Long-term outcome and quality of life after initial and repeat resection of colorectal liver metastasis: A retrospective analysis.
Background: Repeat hepatectomy is a widely accepted treatment for patients with recurrent colorectal liver metastasis (CRLM). The aim of this study was to compare initial and repeat hepatic resection concerning overall survival, prognostic factors and postoperative quality of life.
Methods: Data on patients who underwent initial or repeat hepatic resection for CRLM between 2010 and 2016 were prospectively collected and retrospectively evaluated. Follow-up data, EORTC QLQ-C30 and QLQ-LMC21 questionnaire results for quality of life (QoL) evaluation were analyzed.
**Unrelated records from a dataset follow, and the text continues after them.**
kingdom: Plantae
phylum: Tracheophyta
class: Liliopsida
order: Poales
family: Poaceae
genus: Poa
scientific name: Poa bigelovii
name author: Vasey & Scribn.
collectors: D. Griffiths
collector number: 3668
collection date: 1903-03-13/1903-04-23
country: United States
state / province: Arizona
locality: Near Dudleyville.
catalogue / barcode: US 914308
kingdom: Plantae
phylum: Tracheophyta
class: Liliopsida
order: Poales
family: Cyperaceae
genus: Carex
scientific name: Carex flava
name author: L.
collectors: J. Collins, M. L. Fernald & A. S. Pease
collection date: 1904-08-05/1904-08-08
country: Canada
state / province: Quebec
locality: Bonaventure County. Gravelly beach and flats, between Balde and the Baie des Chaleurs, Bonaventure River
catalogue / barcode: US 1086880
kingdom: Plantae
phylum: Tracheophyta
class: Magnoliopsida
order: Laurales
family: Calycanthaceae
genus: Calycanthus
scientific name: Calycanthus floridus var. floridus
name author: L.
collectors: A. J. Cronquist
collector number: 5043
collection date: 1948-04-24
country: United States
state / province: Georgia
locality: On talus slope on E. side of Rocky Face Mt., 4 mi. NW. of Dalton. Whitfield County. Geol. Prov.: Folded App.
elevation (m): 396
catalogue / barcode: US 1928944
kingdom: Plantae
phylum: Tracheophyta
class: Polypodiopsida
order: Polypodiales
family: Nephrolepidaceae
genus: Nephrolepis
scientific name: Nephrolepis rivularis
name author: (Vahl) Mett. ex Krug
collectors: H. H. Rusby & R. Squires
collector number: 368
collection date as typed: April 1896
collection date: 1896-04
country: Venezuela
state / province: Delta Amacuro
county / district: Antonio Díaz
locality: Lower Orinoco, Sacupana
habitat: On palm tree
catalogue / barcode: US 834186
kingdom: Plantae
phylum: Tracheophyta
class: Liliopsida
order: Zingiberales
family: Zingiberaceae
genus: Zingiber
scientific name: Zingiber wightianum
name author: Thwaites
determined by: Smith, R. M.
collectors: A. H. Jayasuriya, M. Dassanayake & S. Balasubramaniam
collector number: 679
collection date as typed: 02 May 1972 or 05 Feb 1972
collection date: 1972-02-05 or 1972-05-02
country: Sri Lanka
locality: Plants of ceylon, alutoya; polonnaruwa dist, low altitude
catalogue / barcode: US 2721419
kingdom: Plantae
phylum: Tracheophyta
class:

Results: 160 patients at a median age of 62.8 ± 11.8 years were analyzed. 122 were initially resected and 38 underwent a repeat hepatic resection. Disease-free survival (DSF) was superior in the initial resection group (p < 0.001), while there was no difference in overall survival (OS) (p = 0.288). BMI >30 (p = 0.012), extrahepatic tumor manifestation (p = 0.037), >1 CRLM manifestation (p = 0.009), and perioperative chemotherapy (p = 0.006) in the initial resection group and primary left colon tumor (p = 0.001) in the repeat resection group were identified as prognostic factors in multivariate Cox regression analysis. EORTC QLQ-LMC-21 module symptom score displayed an increased occurrence of a dry mouth in the initial hepatectomy group (p = 0.003). EORTC QLQ-C30 general functioning and symptom scores showed no difference.
Conclusion: Repeat hepatic resection for CRLM is as effective as primary surgical treatment in terms of OS and QoL. Patients should be selected carefully concerning prognostic factors as DFS is decreased after repeat hepatic resection.